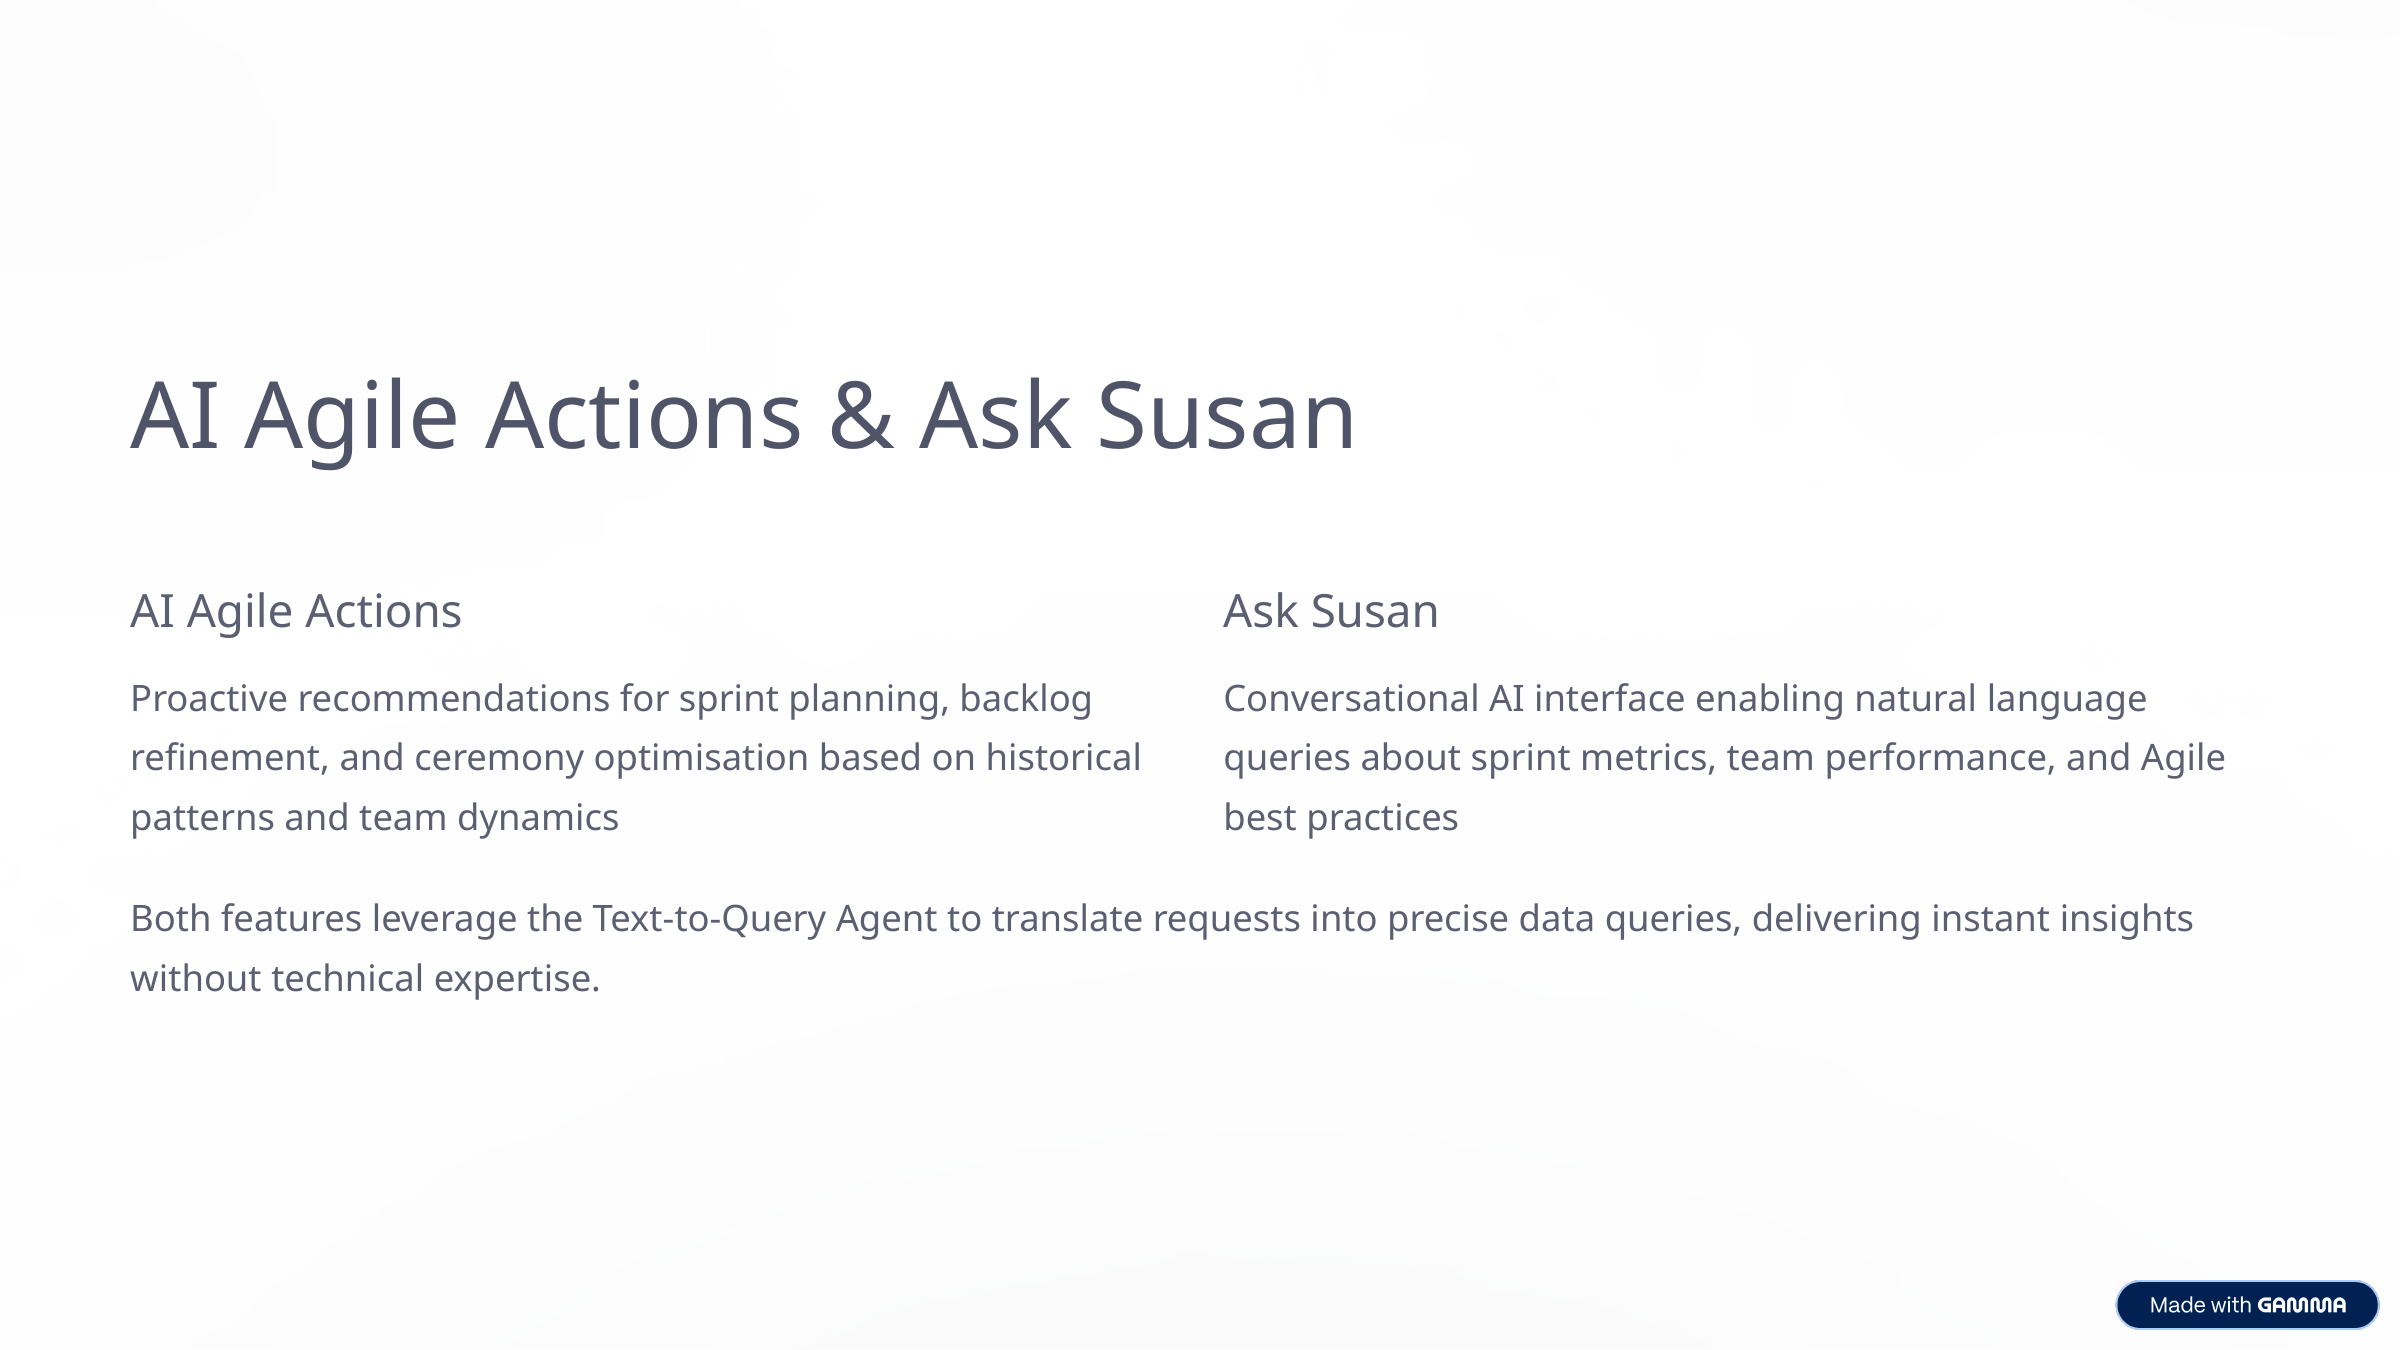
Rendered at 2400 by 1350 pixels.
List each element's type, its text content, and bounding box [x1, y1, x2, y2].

text_box Proactive recommendations for sprint planning, backlog refinement, and ceremony optimisation based on historical patterns and team dynamics [130, 659, 1177, 838]
picture [2106, 1271, 2389, 1339]
text_box AI Agile Actions [130, 578, 596, 637]
text_box Both features leverage the Text-to-Query Agent to translate requests into precise data queries, delivering instant insights without technical expertise. [130, 879, 2270, 999]
text_box Conversational AI interface enabling natural language queries about sprint metrics, team performance, and Agile best practices [1223, 659, 2270, 838]
text_box AI Agile Actions & Ask Susan [130, 351, 1379, 468]
text_box Ask Susan [1223, 578, 1689, 637]
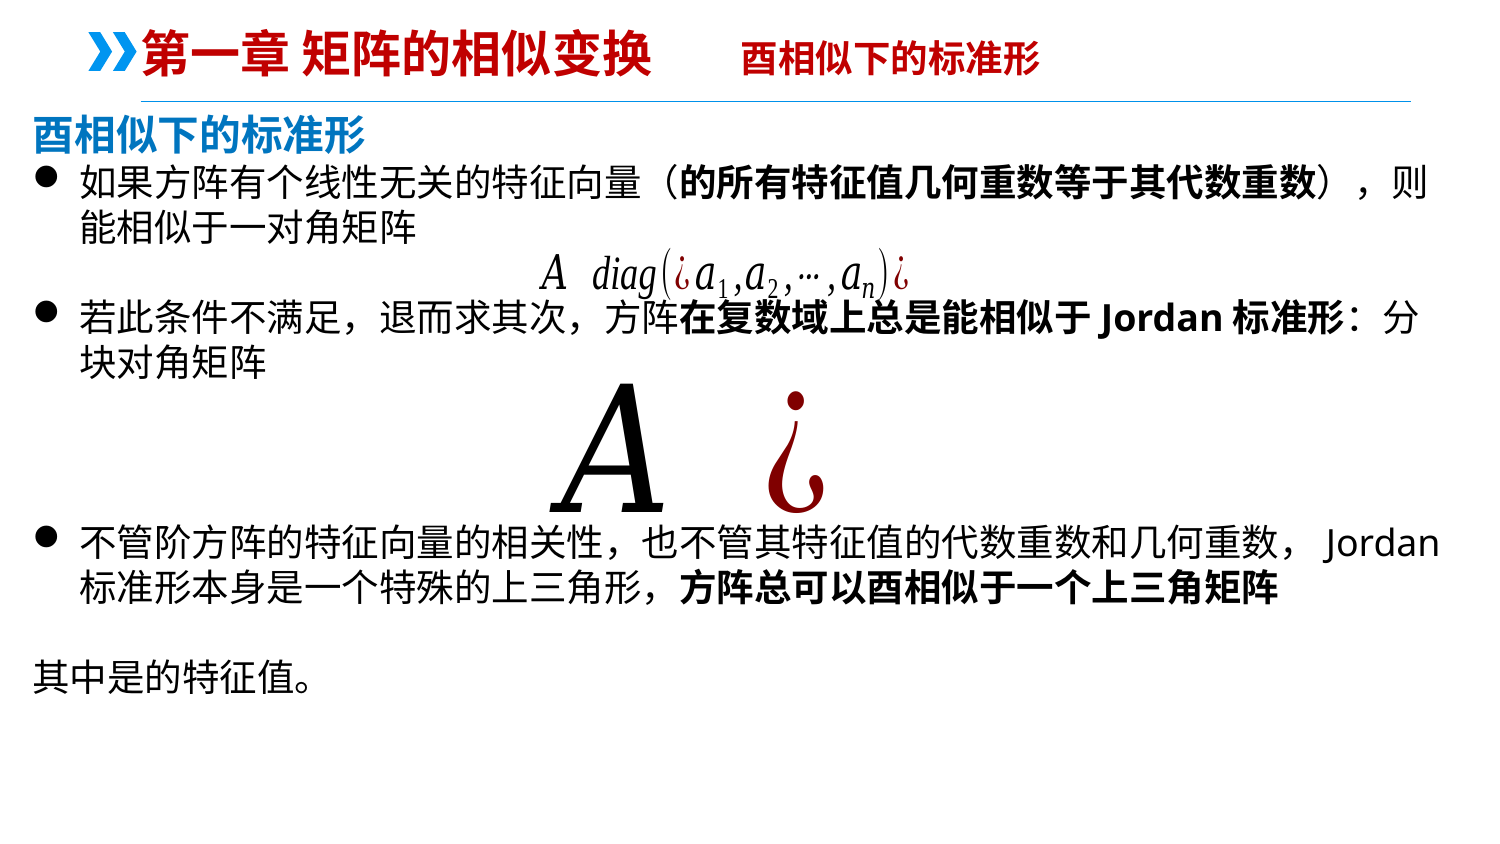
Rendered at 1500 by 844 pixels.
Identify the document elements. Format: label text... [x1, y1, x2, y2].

text_box [86, 30, 114, 73]
text_box [111, 30, 139, 73]
text_box 第一章 矩阵的相似变换 酉相似下的标准形 [140, 20, 1341, 84]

····················

* Your task
Return the entries above exactly, skipping any images.

* Problem solution
Rendered at 2400 by 1350 pixels.
List each element's type, its text content, and bounding box [x1, y1, x2, y2].

text_box Proactive recommendations for sprint planning, backlog refinement, and ceremony optimisation based on historical patterns and team dynamics [130, 659, 1177, 838]
picture [2106, 1271, 2389, 1339]
text_box AI Agile Actions [130, 578, 596, 637]
text_box Both features leverage the Text-to-Query Agent to translate requests into precise data queries, delivering instant insights without technical expertise. [130, 879, 2270, 999]
text_box Conversational AI interface enabling natural language queries about sprint metrics, team performance, and Agile best practices [1223, 659, 2270, 838]
text_box AI Agile Actions & Ask Susan [130, 351, 1379, 468]
text_box Ask Susan [1223, 578, 1689, 637]
Rendered at 1500 by 844 pixels.
Identify the document elements. Format: label text... [x1, y1, x2, y2].

text_box [86, 30, 114, 73]
text_box [111, 30, 139, 73]
text_box 第一章 矩阵的相似变换 酉相似下的标准形 [140, 20, 1341, 84]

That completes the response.